Chouaib Sahnoun
Un verdict lourd pour un journaliste critique : 18 mois de prison et 1,5 million de dirhams d’amende en appel
La Cour d’appel de Casablanca a confirmé, ce lundi 30 juin, la condamnation du journaliste Hamid El Mahdaoui à 18 mois de prison ferme, assortis d’une amende civile de 1,5 million de dirhams, à verser au ministre de la Justice Abdellatif Ouahbi. Ce jugement, déjà prononcé en première instance, suscite une onde de choc dans les milieux médiatiques et des droits humains au Maroc.
Poursuivi pour diffamation, injure publique et propagation de fausses accusations, El Mahdaoui a vu sa peine confirmée au terme d’un procès jugé emblématique des tensions croissantes entre presse indépendante et pouvoir politique. Le journaliste avait, entre autres, évoqué des faits mettant en cause Ouahbi dans des affaires sensibles, notamment autour d’une voiture de luxe et d’un contentieux financier de plusieurs millions de dirhams.

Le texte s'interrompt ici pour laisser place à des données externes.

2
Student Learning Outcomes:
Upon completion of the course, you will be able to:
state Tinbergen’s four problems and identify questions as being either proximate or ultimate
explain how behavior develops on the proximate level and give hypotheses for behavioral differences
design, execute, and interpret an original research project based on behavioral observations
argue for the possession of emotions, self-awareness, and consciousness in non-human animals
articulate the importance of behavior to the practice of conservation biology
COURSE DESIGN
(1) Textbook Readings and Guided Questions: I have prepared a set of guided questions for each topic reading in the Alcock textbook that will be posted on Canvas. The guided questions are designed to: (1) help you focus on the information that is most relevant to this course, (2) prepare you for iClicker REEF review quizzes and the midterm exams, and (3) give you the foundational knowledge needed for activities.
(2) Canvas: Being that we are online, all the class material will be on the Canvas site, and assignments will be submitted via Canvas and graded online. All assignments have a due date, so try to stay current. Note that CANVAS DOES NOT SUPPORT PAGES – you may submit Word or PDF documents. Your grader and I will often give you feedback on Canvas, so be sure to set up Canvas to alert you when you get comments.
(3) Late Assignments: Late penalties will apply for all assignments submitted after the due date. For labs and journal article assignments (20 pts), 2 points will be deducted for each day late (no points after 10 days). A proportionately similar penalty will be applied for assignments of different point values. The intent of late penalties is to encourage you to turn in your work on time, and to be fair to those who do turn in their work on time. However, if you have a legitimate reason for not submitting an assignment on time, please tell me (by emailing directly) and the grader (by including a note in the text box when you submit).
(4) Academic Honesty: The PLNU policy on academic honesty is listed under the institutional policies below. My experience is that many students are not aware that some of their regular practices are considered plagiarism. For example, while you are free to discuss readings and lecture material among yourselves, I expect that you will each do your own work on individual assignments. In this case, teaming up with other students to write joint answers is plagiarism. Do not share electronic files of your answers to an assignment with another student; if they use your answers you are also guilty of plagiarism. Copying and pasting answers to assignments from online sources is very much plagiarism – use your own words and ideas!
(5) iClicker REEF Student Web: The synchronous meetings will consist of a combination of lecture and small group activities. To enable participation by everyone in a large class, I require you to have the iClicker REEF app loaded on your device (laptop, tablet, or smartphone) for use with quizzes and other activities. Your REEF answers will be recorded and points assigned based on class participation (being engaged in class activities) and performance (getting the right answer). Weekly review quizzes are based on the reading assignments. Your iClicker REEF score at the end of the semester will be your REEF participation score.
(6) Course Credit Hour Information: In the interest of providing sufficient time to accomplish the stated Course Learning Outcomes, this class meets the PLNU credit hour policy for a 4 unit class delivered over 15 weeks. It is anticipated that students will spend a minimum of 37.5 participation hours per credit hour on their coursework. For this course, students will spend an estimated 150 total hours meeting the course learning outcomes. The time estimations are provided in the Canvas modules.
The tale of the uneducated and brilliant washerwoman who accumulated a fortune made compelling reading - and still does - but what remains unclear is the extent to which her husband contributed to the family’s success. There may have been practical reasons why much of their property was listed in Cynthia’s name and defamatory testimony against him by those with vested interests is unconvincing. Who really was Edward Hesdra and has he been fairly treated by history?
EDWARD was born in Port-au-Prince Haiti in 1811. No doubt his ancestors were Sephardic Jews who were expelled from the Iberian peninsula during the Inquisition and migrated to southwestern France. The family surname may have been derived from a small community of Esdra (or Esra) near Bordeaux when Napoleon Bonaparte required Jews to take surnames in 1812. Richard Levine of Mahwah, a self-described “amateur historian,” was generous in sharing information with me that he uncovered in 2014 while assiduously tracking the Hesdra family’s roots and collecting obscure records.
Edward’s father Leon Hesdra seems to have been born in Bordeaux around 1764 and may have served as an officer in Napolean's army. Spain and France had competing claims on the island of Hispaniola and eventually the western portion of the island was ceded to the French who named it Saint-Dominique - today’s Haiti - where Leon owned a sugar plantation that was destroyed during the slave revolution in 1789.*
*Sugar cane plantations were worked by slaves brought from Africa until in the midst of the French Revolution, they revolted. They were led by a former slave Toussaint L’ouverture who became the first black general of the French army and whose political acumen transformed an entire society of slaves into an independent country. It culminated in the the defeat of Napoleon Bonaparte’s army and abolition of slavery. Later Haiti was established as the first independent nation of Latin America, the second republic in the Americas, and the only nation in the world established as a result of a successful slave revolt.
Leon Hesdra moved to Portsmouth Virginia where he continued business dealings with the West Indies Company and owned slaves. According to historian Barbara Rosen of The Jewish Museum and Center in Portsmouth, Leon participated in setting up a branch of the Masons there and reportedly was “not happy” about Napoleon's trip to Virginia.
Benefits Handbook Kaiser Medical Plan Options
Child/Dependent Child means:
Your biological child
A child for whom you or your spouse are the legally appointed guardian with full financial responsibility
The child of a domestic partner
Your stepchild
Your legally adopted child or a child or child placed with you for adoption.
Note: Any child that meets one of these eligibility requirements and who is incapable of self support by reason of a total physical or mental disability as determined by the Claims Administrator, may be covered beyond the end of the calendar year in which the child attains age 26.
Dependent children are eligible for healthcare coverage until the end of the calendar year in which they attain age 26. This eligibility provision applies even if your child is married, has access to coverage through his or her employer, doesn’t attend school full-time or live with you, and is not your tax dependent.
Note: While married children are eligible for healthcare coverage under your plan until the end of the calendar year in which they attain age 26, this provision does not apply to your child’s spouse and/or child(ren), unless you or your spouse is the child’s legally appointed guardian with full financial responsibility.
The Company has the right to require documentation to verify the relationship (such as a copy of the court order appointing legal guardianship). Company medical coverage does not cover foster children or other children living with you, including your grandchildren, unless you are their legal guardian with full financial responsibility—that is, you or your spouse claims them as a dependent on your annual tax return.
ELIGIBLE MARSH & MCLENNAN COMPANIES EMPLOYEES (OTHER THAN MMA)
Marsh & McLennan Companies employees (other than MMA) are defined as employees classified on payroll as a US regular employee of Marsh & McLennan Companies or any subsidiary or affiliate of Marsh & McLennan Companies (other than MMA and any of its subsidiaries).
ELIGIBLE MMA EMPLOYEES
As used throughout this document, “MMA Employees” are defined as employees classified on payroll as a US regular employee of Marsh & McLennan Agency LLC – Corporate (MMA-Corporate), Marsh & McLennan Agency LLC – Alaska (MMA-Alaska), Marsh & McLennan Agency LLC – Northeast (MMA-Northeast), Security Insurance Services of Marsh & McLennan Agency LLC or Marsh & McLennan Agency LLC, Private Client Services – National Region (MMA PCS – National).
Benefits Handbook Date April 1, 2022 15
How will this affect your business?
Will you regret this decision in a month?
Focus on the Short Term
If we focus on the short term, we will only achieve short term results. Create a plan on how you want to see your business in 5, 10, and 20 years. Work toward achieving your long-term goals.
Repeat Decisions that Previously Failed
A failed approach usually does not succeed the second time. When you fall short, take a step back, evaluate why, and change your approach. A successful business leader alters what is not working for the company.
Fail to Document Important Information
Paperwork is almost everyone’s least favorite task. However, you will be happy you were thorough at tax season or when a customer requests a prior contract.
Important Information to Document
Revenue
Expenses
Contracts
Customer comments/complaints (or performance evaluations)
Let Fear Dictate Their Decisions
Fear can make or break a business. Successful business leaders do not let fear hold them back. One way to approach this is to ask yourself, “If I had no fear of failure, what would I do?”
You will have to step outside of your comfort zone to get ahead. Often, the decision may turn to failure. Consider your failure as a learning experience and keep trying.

À l’origine de cette affaire, cinq plaintes distinctes déposées par le ministre Ouahbi, avec l’aval du chef du gouvernement Aziz Akhannouch. Selon la défense du journaliste, cette accumulation de procédures s’inscrit dans une stratégie de harcèlement visant à faire taire une voix critique devenue trop dérangeante.
Le parquet, lors de l’audience du 16 juin, a insisté sur le caractère diffamatoire et intentionnel des déclarations d’El Mahdaoui, demandant l’application rigoureuse du Code pénal. Il lui est reproché d’avoir violé la vie privée du ministre et ses obligations professionnelles en commentant des affaires dans lesquelles Ouahbi était impliqué en tant qu’avocat.
Cette affaire relance avec vigueur le débat sur la liberté de la presse au Maroc. De nombreux observateurs dénoncent l’usage du droit pénal pour museler les journalistes et dissuader toute critique à l’encontre de figures politiques. Le refus de renouvellement de la carte de presse d’El Mahdaoui, évoqué par son entourage, alimente davantage les soupçons de pressions politiques ciblées.
Si la partie civile a salué une décision « conforme au droit », plusieurs ONG et associations de défense des libertés ont fustigé un verdict « inquiétant pour la démocratie et la transparence publique ». Le montant élevé de l’indemnisation réclamée – initialement fixé à 10 millions de dirhams – renforce l’idée d’un procès à dimension dissuasive.
Au-delà du litige personnel entre un ministre et un journaliste, le dossier El Mahdaoui cristallise les tensions entre pouvoir et contre-pouvoirs, et pose une question essentielle : jusqu’où peut aller la liberté de critiquer les détenteurs de l’autorité ?
Dans un contexte où les journalistes indépendants sont de plus en plus confrontés à des poursuites judiciaires, cette affaire pourrait bien devenir un cas d’école sur les limites imposées à la presse dans un État de droit en mutation.